The discovery of induced pluripotent stem cells (iPSCs) has revolutionised the neurodegeneration field. iPSCs provide the ability to take, typically, skin cells from people with Parkinson’s, convert them into iPSCs (which have the unique property to turn into any cell type) and differentiate them into dopamine neurons. Although being the best human model available, one limitation of current iPSC approaches is that dopamine neurons do not act alone in the human brain but interact with many other cell types. Therefore, the formation of more sophisticated iPSC models, where multiple brain cell types interact and we can study those interactions, is necessary for the drug discovery process. More sophisticated models will, ultimately, identify quality therapeutic candidates to put forward for clinical trials in the early treatment of Parkinson’s. Therefore, the overall goals of Charmaine's team are:
- Build complex iPSC-derived dopamine neuron and astrocyte co-culture models of Parkinson’s including through the use of microfluidic devices
- Interrogate the differences in function and communication (whether through axonal contact or extra-cellular vesicles) between dopamine neurons and astrocytes in Parkinson’s and dementia
- Identify, screen and validate therapeutic targets through unbiased RNA-seq approaches and mechanism-based study in these complex iPSC-derived Parkinson’s models
Several targets that Charmaine has developed in the laboratory are actively moving through the therapeutic pipeline from bench to bedside. Not only will this work identify potential new therapeutic targets and disease modifying drugs to treat Parkinson’s, but it will also lead on the development of new, more relevant “in a dish” models of mixed neuron/astrocyte co-cultures for mechanism based study and drug screening purposes that could enter widespread use.

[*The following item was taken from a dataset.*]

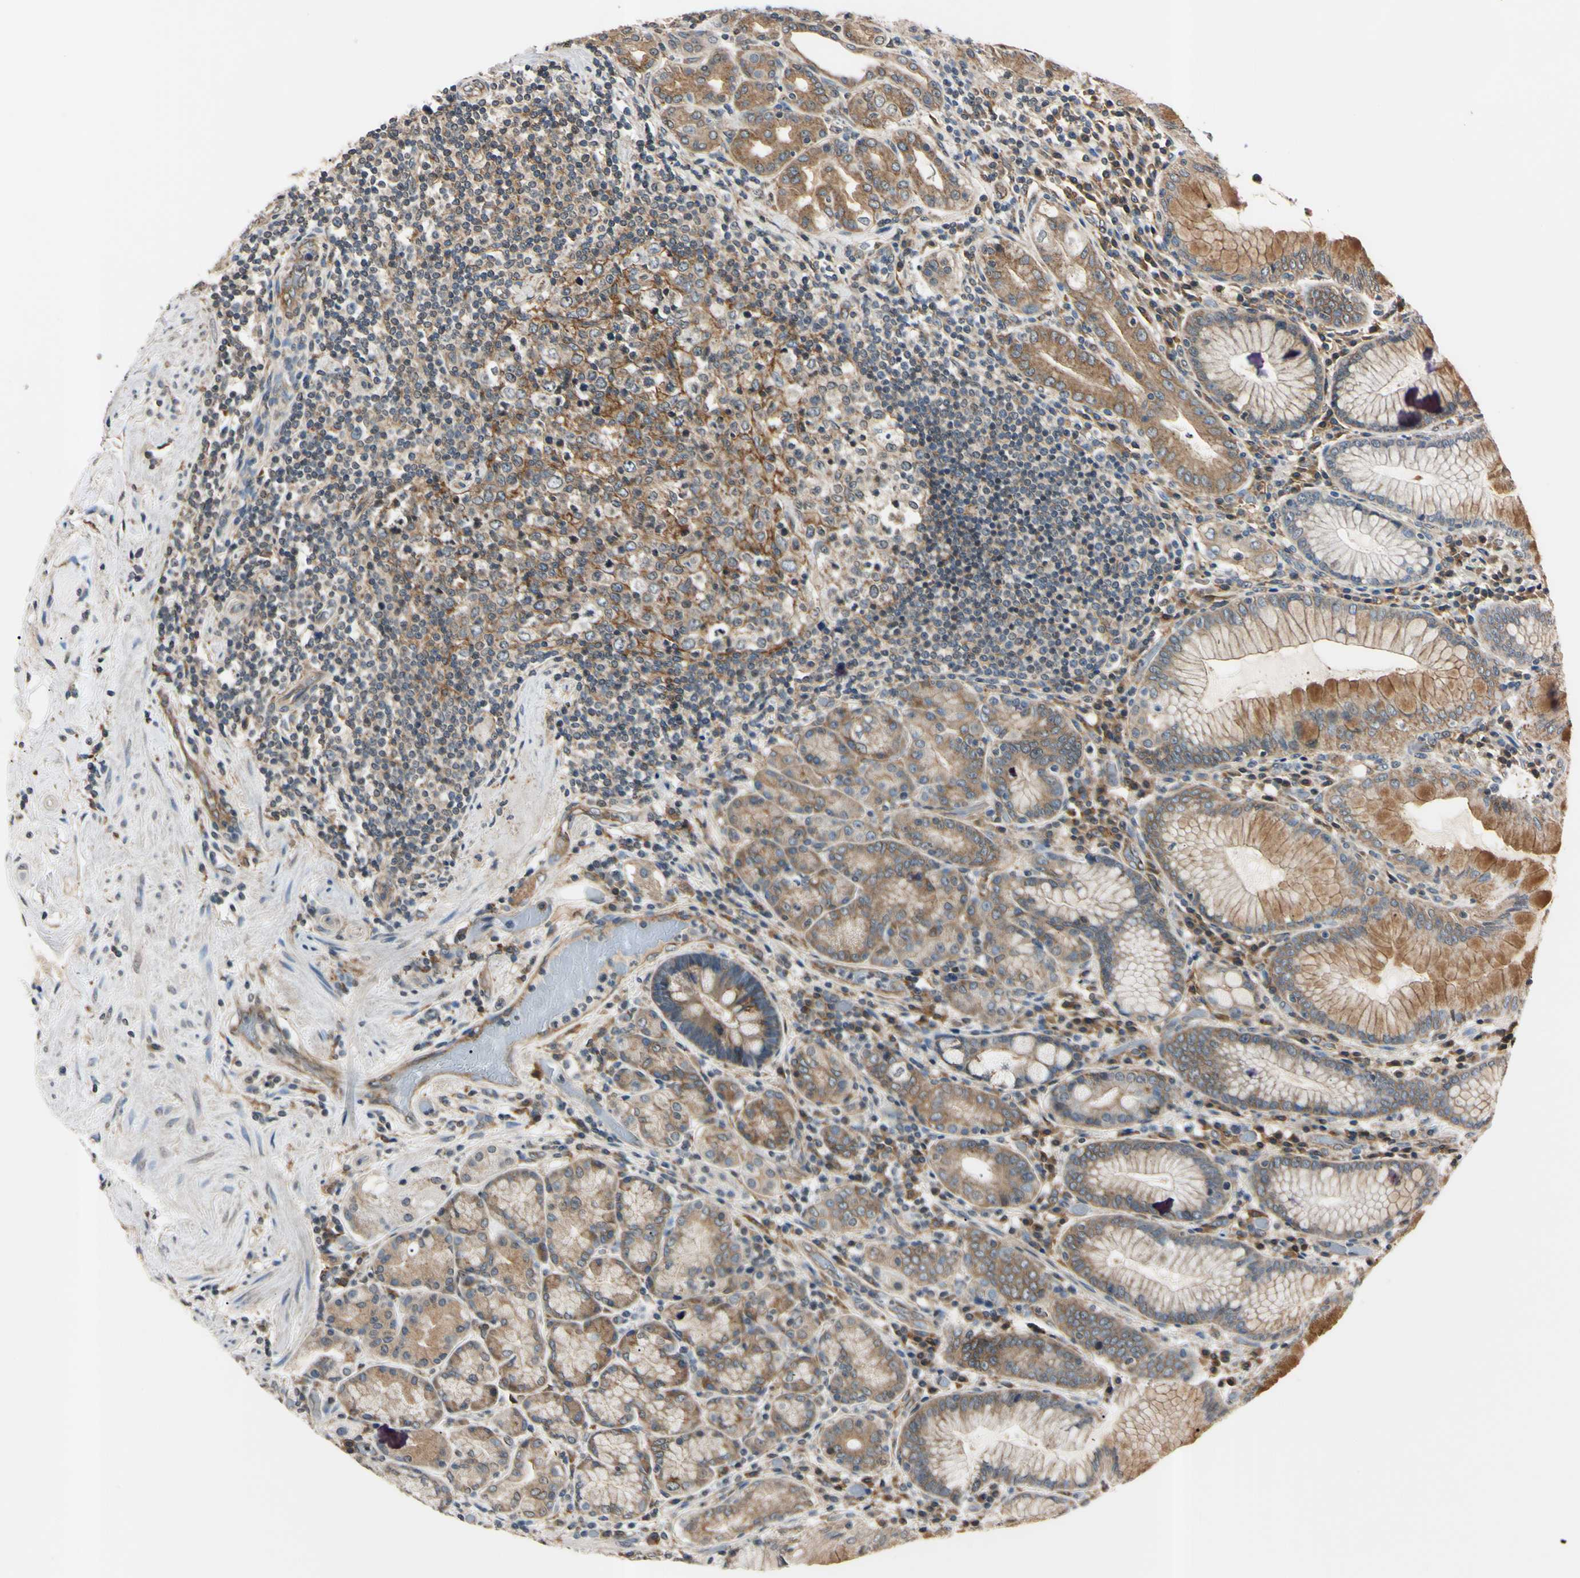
{"staining": {"intensity": "moderate", "quantity": "25%-75%", "location": "cytoplasmic/membranous"}, "tissue": "stomach", "cell_type": "Glandular cells", "image_type": "normal", "snomed": [{"axis": "morphology", "description": "Normal tissue, NOS"}, {"axis": "topography", "description": "Stomach, lower"}], "caption": "Normal stomach exhibits moderate cytoplasmic/membranous staining in approximately 25%-75% of glandular cells (Brightfield microscopy of DAB IHC at high magnification)..", "gene": "EPN1", "patient": {"sex": "female", "age": 76}}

Charmaine, originally from Sydney, Australia, obtained her undergraduate degree, a BSc (Hons I), from the University of New South Wales (UNSW). She then pursued a PhD at the Garvan Institute of Medical Research, working in the Parkinson’s and neurogenomics lab, where she investigated the relationship between alpha synuclein and mitochondrial dysfunction in Idiopathic Parkinson’s. After completing her PhD, Charmaine moved to Oxford for a post-doctoral position in the Richard Wade-Martins lab. She led the optimization of protocols for the differentiation of induced pluripotent stem cell (iPSC)-derived dopamine neurons and astrocytes. Recently, Charmaine was granted a Parkinson’s UK/Rostrees Trust Senior Research Fellowship to create and develop her own team focused on using these complex iPSC-derived dopamine neuron/astrocyte co-culture models to advance understanding of dopamine neuron astrocyte communication in Parkinson’s and to discover new therapeutic targets of interest.